Maxime Gillio, auteur :
Pas du tout !
AHR :
Le deuxième point portera sur la dimension festive de la communauté de lecteurs : lire ensemble, c’est transformer la lecture en fête, et ce n’est pas anodin, car faire de la lecture un moment joyeux et partagé peut convaincre des enfants réticents.
Enfin, le troisième point, lié aux deux précédents, portera sur la dédramatisation de la lecture. Souvent dramatisée — au point que les mesures négatives, l’interdiction du téléphone à l’école par exemple, ne suffisent pas, car on ne lit pas par défaut, mais par désir — il faut accompagner les enfants dans cette pratique, parfois intimidante.
Alors, commençons par le premier point : l’apprentissage du choix. Pour commencer, Jérôme, en tant que rédacteur en chef de plusieurs magazines de lecture chez Bayard, quel rôle joue le choix du jeune lecteur pour toi ?
L’apprentissage du choix
Jérôme Blanchart, rédacteur en chef :
Je vais plutôt prendre le point de vue du magazine comme objet de lecture. C’est un support très différent du livre, et c’est important de le rappeler.
Mais avant, je voulais revenir sur ce cliché du jeune lecteur solitaire dont tu parlais. Il y a presque là une sorte de péché originel : on pense la lecture comme une activité individuelle, alors qu’elle commence dans le partage. Lire, au départ, c’est un moment de complicité, de câlin, avec les parents. Puis vient un moment où l’enfant sait lire seul — on se dit « ça y est, il sait lire », et on le laisse partir. Mais ce n’est pas pour autant qu’il faut rompre le lien. La lecture ne naît pas dans la solitude : elle le devient par habitude et c’est dommage.
Pour en venir au magazine, il est moins intimidant que le livre. Il y a un rituel solitaire et important : celui de recevoir le magazine à son nom, dans la boîte aux lettres. (AHR : J’aime Lire est le premier objet que l’on reçoit, enfant, à son nom). C’est une forme de reconnaissance individuelle, mais qui créé également un sentiment d’appartenance, car des milliers d’enfants reçoivent le même, au même moment.
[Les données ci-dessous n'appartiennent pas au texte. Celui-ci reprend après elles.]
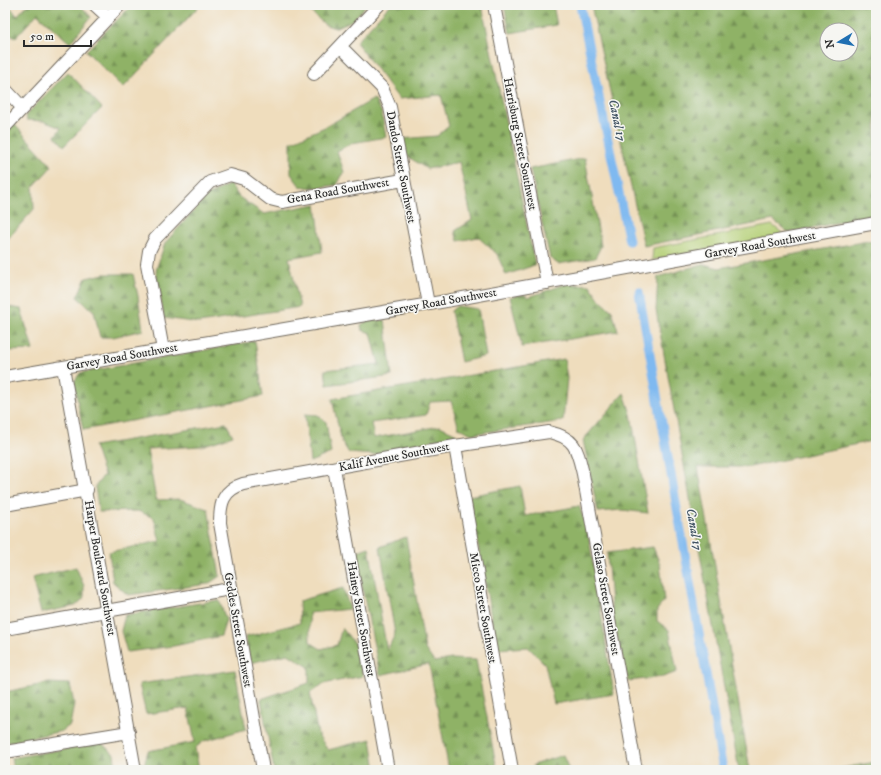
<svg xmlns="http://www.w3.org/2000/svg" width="881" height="775" font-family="'IM FELL DW Pica',serif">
<defs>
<pattern id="forest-firs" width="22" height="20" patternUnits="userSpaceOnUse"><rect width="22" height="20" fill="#8fb266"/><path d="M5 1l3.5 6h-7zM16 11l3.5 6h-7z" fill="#759154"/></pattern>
</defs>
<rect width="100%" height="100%" fill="#f6f6f2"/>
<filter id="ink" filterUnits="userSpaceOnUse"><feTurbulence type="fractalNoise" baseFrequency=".025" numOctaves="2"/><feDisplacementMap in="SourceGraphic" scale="8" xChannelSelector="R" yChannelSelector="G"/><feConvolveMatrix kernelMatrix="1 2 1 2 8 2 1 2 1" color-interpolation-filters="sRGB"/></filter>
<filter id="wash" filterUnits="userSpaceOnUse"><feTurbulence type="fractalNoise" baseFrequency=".012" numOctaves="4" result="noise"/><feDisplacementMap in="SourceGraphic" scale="16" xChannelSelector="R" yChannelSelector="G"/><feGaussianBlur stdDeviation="0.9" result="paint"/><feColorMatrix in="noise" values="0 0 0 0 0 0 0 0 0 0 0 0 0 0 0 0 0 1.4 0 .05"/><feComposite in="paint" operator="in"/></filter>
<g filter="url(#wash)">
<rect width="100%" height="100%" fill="#efddbd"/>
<path fill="#b4cf75" stroke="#707d50" d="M772 225 785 235 652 260 653 248Z"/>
<path fill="url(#forest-firs)" stroke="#5d6e48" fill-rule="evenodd" d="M5 5H9L17 16 27 5H80L91 17 70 43 37 14 15 38 5 31 7 19 5 15Z
M132 5H200L123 88 86 51Z
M304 5H366L353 20 335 28 324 24Z
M390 5 482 6 535 265 506 275 497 254 478 237 458 241 455 231 472 220 459 162 427 169 404 154 401 139 437 136 449 126 441 95 399 99 356 42Z
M504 5H553L557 25 510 33Z
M591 5H876V214L789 233 773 220 644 246ZM827 30H851V54H827Z
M68 72 102 108 64 146 55 136 61 128 43 121 27 120 26 115Z
M374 99 381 111 386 137 352 143 337 151 344 172 337 185 312 188 300 186 291 174V142L327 126Z
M14 124 52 166 33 187 34 209 5 242V133Z
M585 158 601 246 595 258 558 264 550 258 530 169Z
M230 184 239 197 264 214 316 204 322 252 289 258 300 307 199 323 164 318 156 270 165 243 207 196Z
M868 241 876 243V440L750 467H698L750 770H739L656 310 658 277 703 264 719 268Z
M104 274H133L138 296 143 330 113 337H100L94 311 77 297 86 278Z
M566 284 590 285 600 300 612 311 618 331 522 347 510 297 523 294 529 297Z
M457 306 478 309 486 356 461 362 451 311Z
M9 307 21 309 33 350 5 351V309Z
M385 320 392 376 327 385 325 370 379 364 371 333 362 330 361 325 367 321Z
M255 341 263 396 83 430 74 382 80 373Z
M564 359 567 378 563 421 472 434 459 428 451 401 430 402 426 415 371 423 374 438 440 426 457 434 374 455 349 453 342 442 332 399Z
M624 393 631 414 648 513 622 510 598 512 583 440Z
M305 414 318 415 326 422 331 453 310 462Z
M226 423 233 436 201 446 147 449 156 500 180 499 208 509 220 576 208 584 128 595 113 582 109 552 160 541 154 518 138 511 99 512 95 487 104 475 94 446Z
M520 486 525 516 579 506 587 527 614 694 554 704 545 664 528 647 497 649 469 496Z
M406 537 425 649 434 662 451 659 476 660 497 770H449L429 664 380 675 355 552 369 547 387 651 395 634 380 547Z
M653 547 660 564 664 601 657 610V621L669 630 677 672 663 677 628 681 612 616 607 553Z
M76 567 84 586V598L75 606 41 613 32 578Z
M343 588 350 609 309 613 310 642 321 649 337 645 342 628 357 647 363 676 323 684 310 693 318 735 328 750 371 739 376 770H274L261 699 309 683V667L288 654 250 663 245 637 300 623 299 601Z
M219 600 226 620 221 636 174 646 127 652 121 631 125 615Z
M235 670 246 729 204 741 195 748 199 770H145L144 765 148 751 195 742 188 708 146 714 139 684Z
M49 683 70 684 74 704 70 725 62 731 5 743V692Z
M101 743 114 754 116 770H13L11 758Z
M563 755 569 770H534L533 765Z
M876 762V770H831Z"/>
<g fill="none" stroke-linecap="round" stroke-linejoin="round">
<path stroke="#7fb9f0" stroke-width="9" d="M580 5 629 241
M639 292 723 770"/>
</g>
</g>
<g filter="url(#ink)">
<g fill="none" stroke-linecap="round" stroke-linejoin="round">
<defs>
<path id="minor" d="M95 5 108 17
M494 5 547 283
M341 47 382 88 390 107 428 304
M314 74 379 5
M5 89 23 108
M5 127 120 5
M163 350 147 264 149 251 155 239 210 182 230 175 244 179 270 199 282 202 403 180
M63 367 135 770
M5 377 424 305 876 223
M455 446 512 770
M334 468 388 770
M5 505 87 490
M5 629 230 589
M5 752 129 732
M263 770 220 523C220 503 223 490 243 484L455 446 549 432C576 438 577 449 583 474L636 770"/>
</defs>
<use href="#minor" stroke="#70695e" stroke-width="14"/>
<use href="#minor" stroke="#fff" stroke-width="12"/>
</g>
</g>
<g text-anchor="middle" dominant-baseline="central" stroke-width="3" stroke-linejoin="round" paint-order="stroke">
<g font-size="12" fill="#2b2b2b" stroke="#f6f6f2">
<text transform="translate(520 144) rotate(79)">Harrisburg Street Southwest</text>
<text transform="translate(401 167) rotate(79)">Dando Street Southwest</text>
<text transform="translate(338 191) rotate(-10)">Gena Road Southwest</text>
<text transform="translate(760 245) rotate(-10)">Garvey Road Southwest</text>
<text transform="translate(441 302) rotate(-10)">Garvey Road Southwest</text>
<text transform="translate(122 357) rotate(-10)">Garvey Road Southwest</text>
<text transform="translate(394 457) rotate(-11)">Kalif Avenue Southwest</text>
<text transform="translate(100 568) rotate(80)">Harper Boulevard Southwest</text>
<text transform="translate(606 599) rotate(80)">Gelaso Street Southwest</text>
<text transform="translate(483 608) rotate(80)">Micco Street Southwest</text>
<text transform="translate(361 619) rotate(80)">Hainey Street Southwest</text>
<text transform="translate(238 630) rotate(80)">Geddes Street Southwest</text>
</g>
<g font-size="13" font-style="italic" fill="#445666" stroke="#f6f6f2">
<text transform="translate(617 120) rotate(78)">Canal 17</text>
<text transform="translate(694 529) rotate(80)">Canal 17</text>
</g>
</g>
<rect width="881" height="775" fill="none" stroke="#f6f6f2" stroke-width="20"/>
<g transform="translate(839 42) rotate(260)"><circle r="19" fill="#f6f6f2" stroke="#a5a5a2"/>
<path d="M0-3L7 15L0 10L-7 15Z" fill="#1f6fb2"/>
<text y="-6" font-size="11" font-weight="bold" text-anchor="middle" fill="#2b2b2b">N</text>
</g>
<path d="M24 40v6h67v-6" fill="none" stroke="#2b2b2b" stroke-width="2"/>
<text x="30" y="40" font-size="12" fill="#2b2b2b" stroke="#f6f6f2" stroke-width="3" paint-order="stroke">50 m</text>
</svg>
Le magazine a aussi une souplesse que le livre n’a pas. On peut l’ouvrir par où on veut, le feuilleter, picorer. C’est un objet plus libre. Prenons J’aime Lire : c’est douze romans imposés par an, donc a priori tout sauf un apprentissage du choix ! Et pourtant, paradoxalement, c’en est un. L’enfant découvre douze univers différents — du fantastique à la vie quotidienne, parfois des récits plus durs sur la société. Il aimera certains titres, moins d’autres, et c’est comme cela qu’il commence à se construire un goût, pour les genres, les auteurs et les illustrateurs.
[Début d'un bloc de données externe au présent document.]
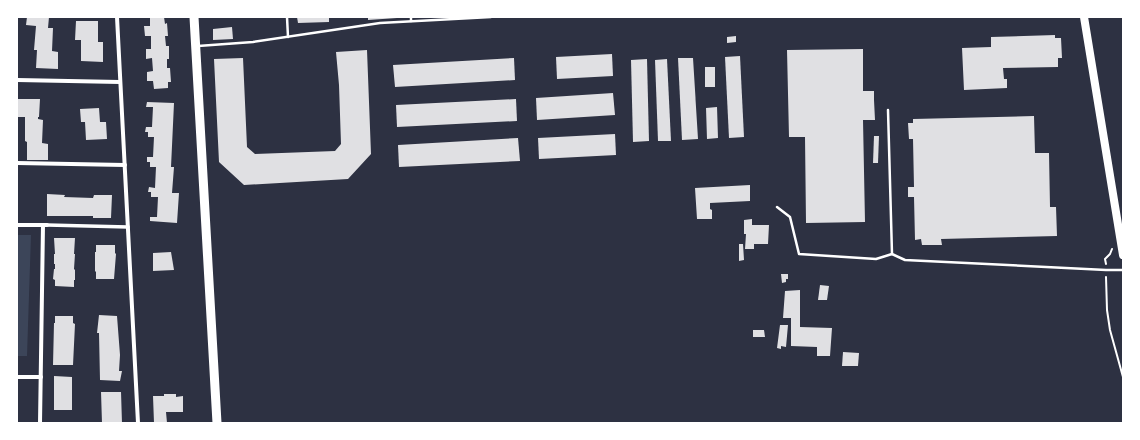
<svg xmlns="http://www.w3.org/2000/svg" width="1140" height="440" font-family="'Libre Baskerville',serif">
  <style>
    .green { fill: #3c4559 }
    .building { fill: #e0e0e3 }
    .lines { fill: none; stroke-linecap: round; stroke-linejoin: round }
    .path { stroke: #fff; stroke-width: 2 }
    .service { stroke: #fff; stroke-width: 2.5 }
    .pedestrian { stroke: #fff; stroke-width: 3.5 }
    .minor { stroke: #fff; stroke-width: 4 }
    .secondary { stroke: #fff; stroke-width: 8 }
    .primary { stroke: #fff; stroke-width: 9 }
  </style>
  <rect width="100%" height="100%" fill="#2d3142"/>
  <!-- green -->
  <polygon class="green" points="17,235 31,235 27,356 17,356"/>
  <!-- building -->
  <g class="building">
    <polygon points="27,17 49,17 48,28 53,28 52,51 58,52 58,69 36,68 37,50 34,50 36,26 26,25"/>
    <polygon points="150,17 164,17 165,24 167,23 168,36 165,36 166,46 169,46 169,59 167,59 167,68 170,68 171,82 168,82 168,88 154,89 153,81 147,81 147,72 153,71 152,58 146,59 146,49 151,49 151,36 145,36 144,26 150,26"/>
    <polygon points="297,17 329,17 329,22 298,23"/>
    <polygon points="368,17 397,17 397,18 368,20"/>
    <polygon points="76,21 98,21 98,42 103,42 103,62 81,61 81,40 75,40"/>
    <polygon points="232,27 233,39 213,40 213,29"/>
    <polygon points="1055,35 1055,38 1061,38 1062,58 1058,58 1058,67 1003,68 1004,79 1007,79 1007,88 964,90 962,48 991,47 991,37"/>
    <polygon points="736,36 736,42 727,43 727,37"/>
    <polygon points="863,49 863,91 874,91 874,100 875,120 863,120 865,222 806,223 805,137 789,137 787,50"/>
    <polygon points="367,50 371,154 348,179 244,185 219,162 214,59 243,58 247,147 255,154 335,151 341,144 339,85 336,52"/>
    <polygon points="612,54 613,76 557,79 556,57"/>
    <polygon points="740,56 744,137 729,138 725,57"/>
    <polygon points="514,58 515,80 395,87 393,65"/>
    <polygon points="678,58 693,58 698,139 682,140"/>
    <polygon points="647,59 649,141 633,142 631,60"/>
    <polygon points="667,59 671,141 658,141 655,60"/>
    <rect x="705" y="67" width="10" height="20"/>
    <polygon points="613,93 615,115 537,120 536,98"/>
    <polygon points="17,99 40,99 39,117 38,117 38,119 43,120 42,143 48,144 48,160 27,160 27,142 25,141 25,117 17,117"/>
    <polygon points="516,99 517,121 397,127 396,105"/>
    <polygon points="147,102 174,103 171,167 174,167 172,193 179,193 177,223 150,221 150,217 157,217 158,197 151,197 151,192 148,192 149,187 155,188 156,167 150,167 150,162 147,162 147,157 153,157 154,137 148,137 148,132 145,132 146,127 152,127 153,107 146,107"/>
    <polygon points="717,107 718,138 707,139 706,108"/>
    <polygon points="99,108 100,122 106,122 107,139 86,140 85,122 81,122 80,109"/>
    <polygon points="1034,116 1035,153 1049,153 1050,207 1056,207 1057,236 941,239 942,245 922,245 921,239 915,240 914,197 908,197 908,187 914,187 913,139 909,139 908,123 913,123 913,119"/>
    <polygon points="615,134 616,155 539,159 538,138"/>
    <polygon points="874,136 879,136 878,163 873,163"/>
    <polygon points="518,138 520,161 399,167 398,145"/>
    <polygon points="750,185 750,201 710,203 710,209 712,210 712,219 697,219 695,188"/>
    <polygon points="47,194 65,195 64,197 93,198 94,195 112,195 111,218 93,218 93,216 47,216"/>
    <polygon points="752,219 752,225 769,225 768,244 754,244 754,249 745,249 746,234 744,234 744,220"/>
    <polygon points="54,238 75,238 74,254 75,254 74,269 75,270 75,280 74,280 74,287 55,286 55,280 53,279 54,269 55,269 55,264 54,264 54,254 55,254"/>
    <polygon points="739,244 743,244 744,260 739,261"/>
    <polygon points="96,245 115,245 115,253 116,254 114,279 96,279 96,271 95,272 95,252 96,252"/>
    <polygon points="171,252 174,270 153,271 153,253"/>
    <polygon points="781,274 788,274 788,279 786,279 786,282 782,283"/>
    <polygon points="820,285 829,286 827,300 818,300"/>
    <polygon points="800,290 800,327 832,328 830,356 817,356 817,347 791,346 791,318 783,318 785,291"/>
    <polygon points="99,315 117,316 120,355 119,371 122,371 120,381 100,380 99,333 97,333"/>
    <polygon points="55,316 73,316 73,323 75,324 73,365 53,365 54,323 55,323"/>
    <polygon points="780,325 788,325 786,347 781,346 781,349 777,348"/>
    <polygon points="753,330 764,330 765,337 753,337"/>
    <polygon points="843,352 859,353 858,366 842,366"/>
    <polygon points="54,376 72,377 72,410 54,410"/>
    <polygon points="101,392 121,392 122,423 102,423"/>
    <polygon points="164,394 176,394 176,397 183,396 183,412 166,412 167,423 154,423 153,396 164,396"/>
  </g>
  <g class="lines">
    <!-- path -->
    <g class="path">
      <polyline points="1106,264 1105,259 1110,254 1112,249"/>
      <polyline points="1106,277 1107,310 1110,330 1123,377"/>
    </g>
    <!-- service -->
    <g class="service">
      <polyline points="287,17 288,37"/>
      <polyline points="411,17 411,21"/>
      <polyline points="198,46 253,42 380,23 491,17"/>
      <polyline points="888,110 892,254 905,260 1106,270 1123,270"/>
      <polyline points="777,207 790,217 799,254 876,259 892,254"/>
    </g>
    <!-- pedestrian -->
    <polyline class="pedestrian" points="47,225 128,227"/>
    <!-- minor -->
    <g class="minor">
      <polyline points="117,17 138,423"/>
      <polyline points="17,80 120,82"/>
      <polyline points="17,163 125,165"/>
      <polyline points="17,225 47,225"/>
      <polyline points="17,377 41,377"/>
      <polyline points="40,423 43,225"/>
    </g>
    <!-- secondary -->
    <polyline class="secondary" points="1084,17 1123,255"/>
    <!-- primary -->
    <polyline class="primary" points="194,17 217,423"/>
  </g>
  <!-- border -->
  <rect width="1140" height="440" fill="none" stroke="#ffffff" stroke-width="36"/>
</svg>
Chaque année, les lecteurs élisent leur roman préféré pour le
« Bonnemine d’or ». Cette année, c’est un roman dérivé de la bande-dessinée Anatole Latuile qui a tout remporté - on parlera de l’importance des héros récurrents. Mais au-delà du résultat, ce qui nous touche, ce sont les phrases que les enfants nous écrivent : « J’ai aimé parce que… », « Je n’ai pas aimé car… ». On y voit poindre une identité de lecteur en train de se bâtir.
AHR :
Cette idée d’apprentissage du choix, elle passe, tu l’évoquais Jérôme, par la question des héros récurrents. Maxime, lorsque nous préparions cette table ronde, tu disais que les sagas jouaient un rôle très fort dans la fidélisation des jeunes lecteurs.
Maxime Gillio, auteur :
Oui, complètement. Et j’aurais aimé qu’il y ait des éditeurs dans la salle (AHR : il y en a !), car c’est un sujet dont on discute souvent avec eux. Les séries font parfois peur, notamment pour des raisons économiques : on craint qu’elles ne marchent pas, qu’il faille les arrêter. Il y a pourtant des précédents connus, comme, par hasard, un certain petit sorcier…
Et je constate au fil de mes rencontres que les séries sont très fédératrices et créent des communautés de lecteurs, c’est vrai pour les adultes, ça l’est encore plus pour les enfants.
Dans les classes, les enfants s’approprient les héros, ils échangent, débattent, anticipent la suite, et parfois m’écrivent pour me dire : « Pourquoi t’as fait ça à ton personnage ? » ou « T’avais pas le droit de le faire mourir ! »
Ils s’identifient, ils réagissent, ils défendent leurs préférés. C’est une conversation vivante entre auteur et lecteurs, et elle est formatrice : elle apprend la distance, la critique, l’interprétation.
Les enfants ont des exigences. Ils peuvent adorer un passage et s’indigner du suivant. Et si on prend la peine de les écouter, on découvre leur finesse de lecture.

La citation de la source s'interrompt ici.